A NEW UNSUPERVISED CHANGE DETECTION APPROACH WITH HYBRID CLUSTERING FOR DETECTING THE AREAL DAMAGE AFTER NATURAL DISASTER


ATASEVER Ü. H.

FRESENIUS ENVIRONMENTAL BULLETIN, cilt.26, ss.3891-3896, 2017 (SCI İndekslerine Giren Dergi) identifier

  • Cilt numarası: 26 Konu: 6
  • Basım Tarihi: 2017
  • Dergi Adı: FRESENIUS ENVIRONMENTAL BULLETIN
  • Sayfa Sayıları: ss.3891-3896

Özet

In this study, an effective unsupervised change detection approach, which use optical images, based on combined difference images and hybrid clustering, for detection the areal damage of natural disasters such as flooding and fire, has been proposed. First, absolute difference operator and absolute logarithmic difference operator is applied to co-registered images to compose two kinds of change maps. Secondly, a feature space is created from two kinds of change maps with a combination function. Then, median filter and wiener filter are applied to feature space, respectively.
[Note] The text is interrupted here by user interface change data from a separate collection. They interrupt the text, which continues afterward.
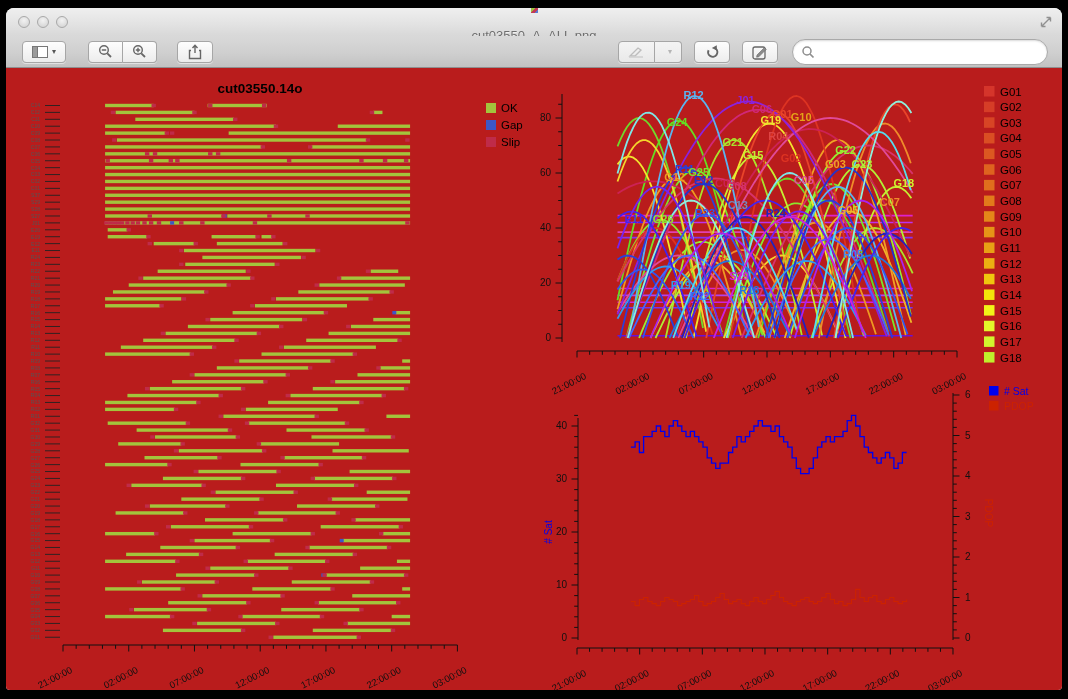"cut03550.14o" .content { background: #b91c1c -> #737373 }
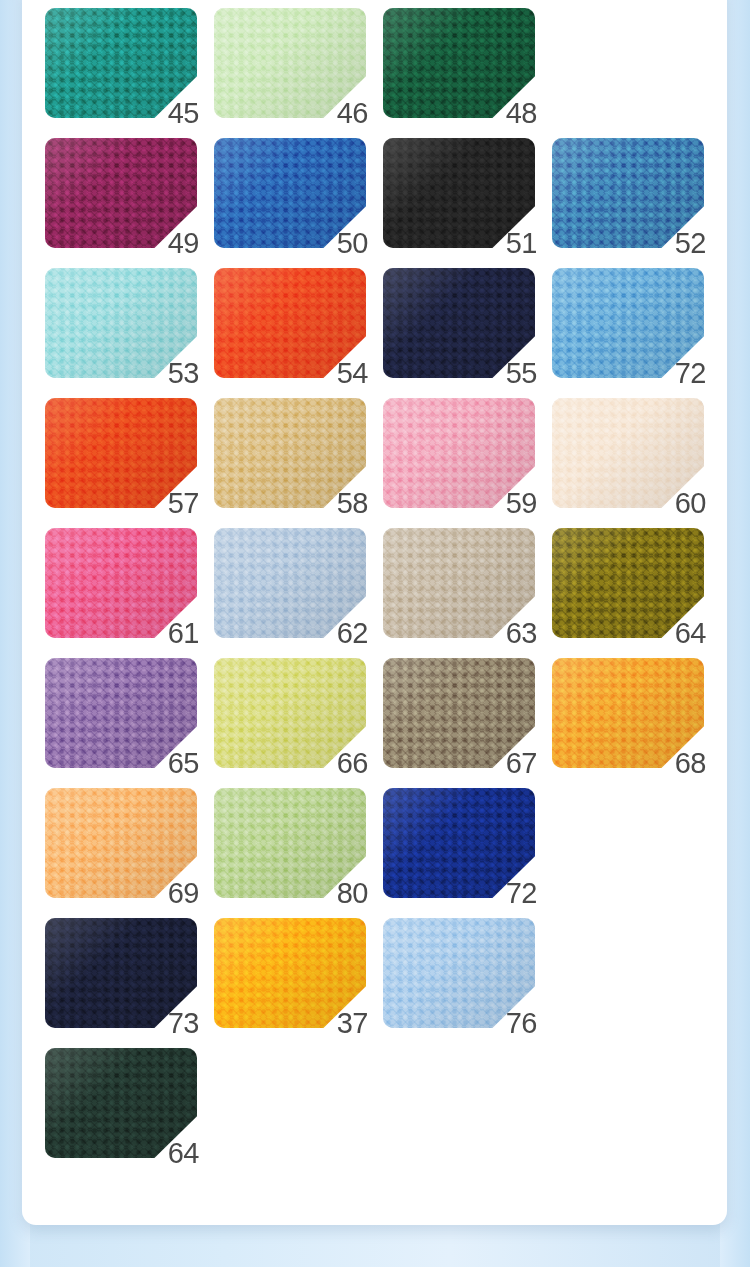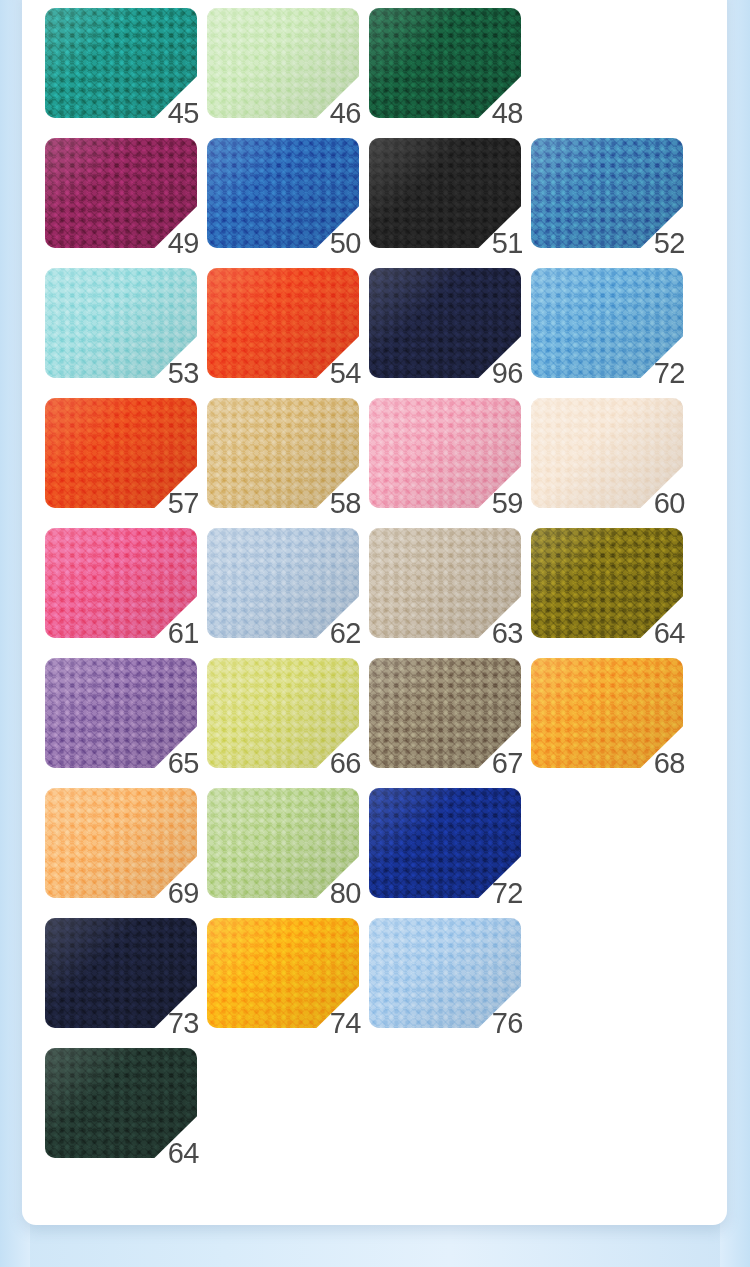"45" .swatch-row { gap: 10px -> 17px }
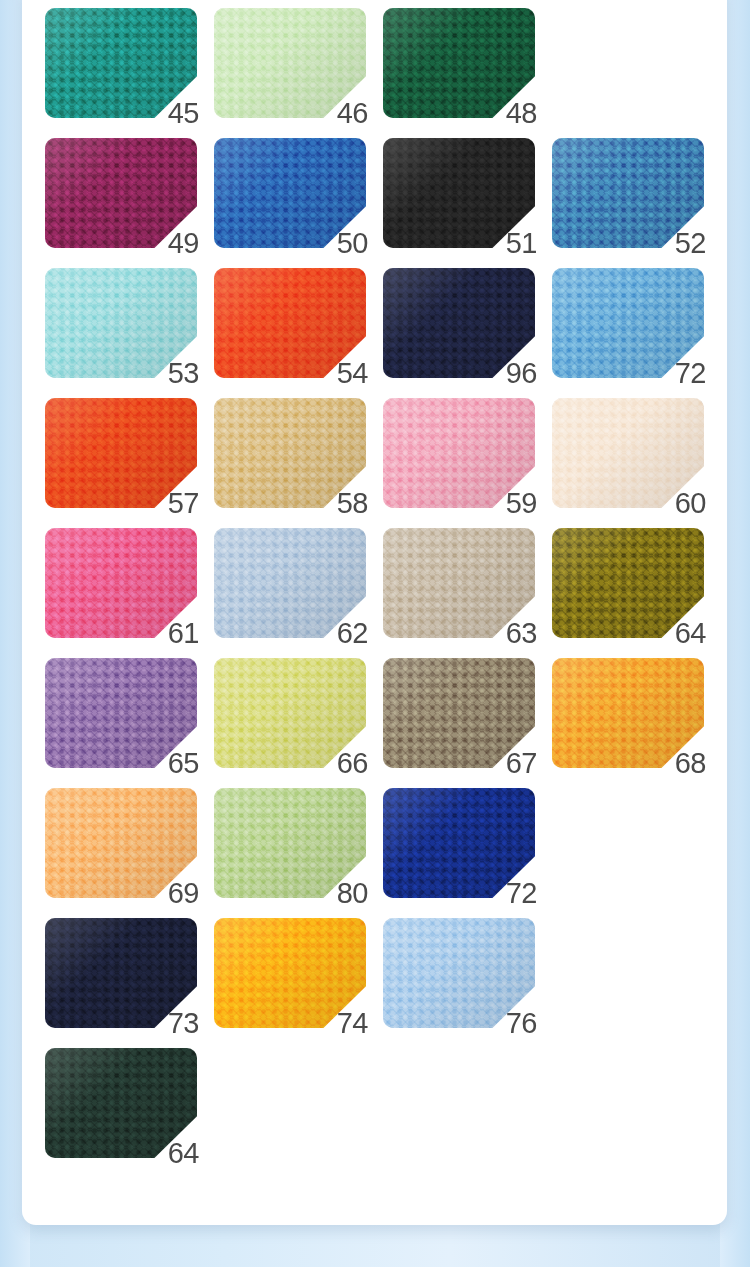"96" div.swatch-number { text: 96 -> 55 }
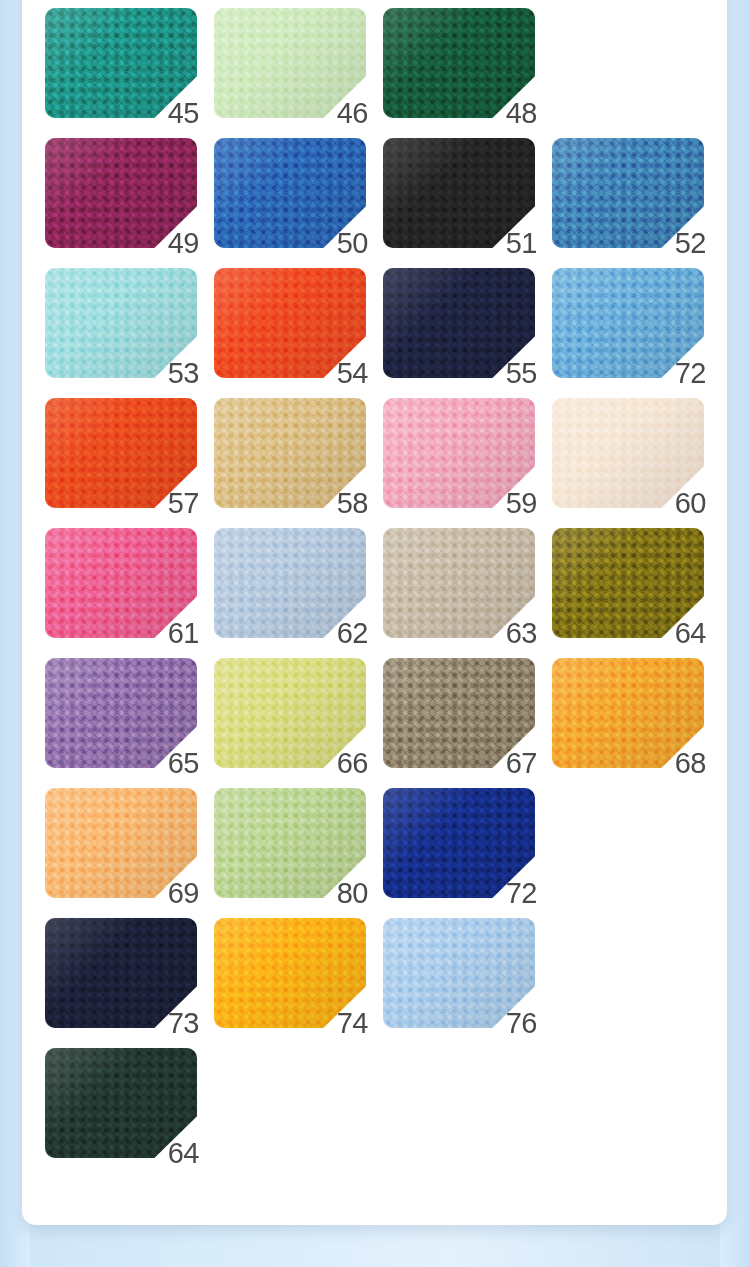"74" div.swatch-number { text: 74 -> 37 }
The median filter is used to maintain the edge information and the wiener filter is used to eliminate isolated pixel and considering local consistency in order to detect areal damage more accurately. After that, min-max normalization is applied to filtered data to increase the effectiveness of Backtracking Search Optimization Algorithm (BSA). Lastly, filtered data is clustered with hybrid approach into two classes, damaged and undamaged area. In clustering stage, firstly, temporary cluster centroids are calculated with K-Means. Then, optimal cluster centroids are obtained with BSA through a cost function. Local consistency and edge information of the combined image are considered in this approach. Experimental result obtained from two real optical data sets prove the effectiveness of the proposed approach.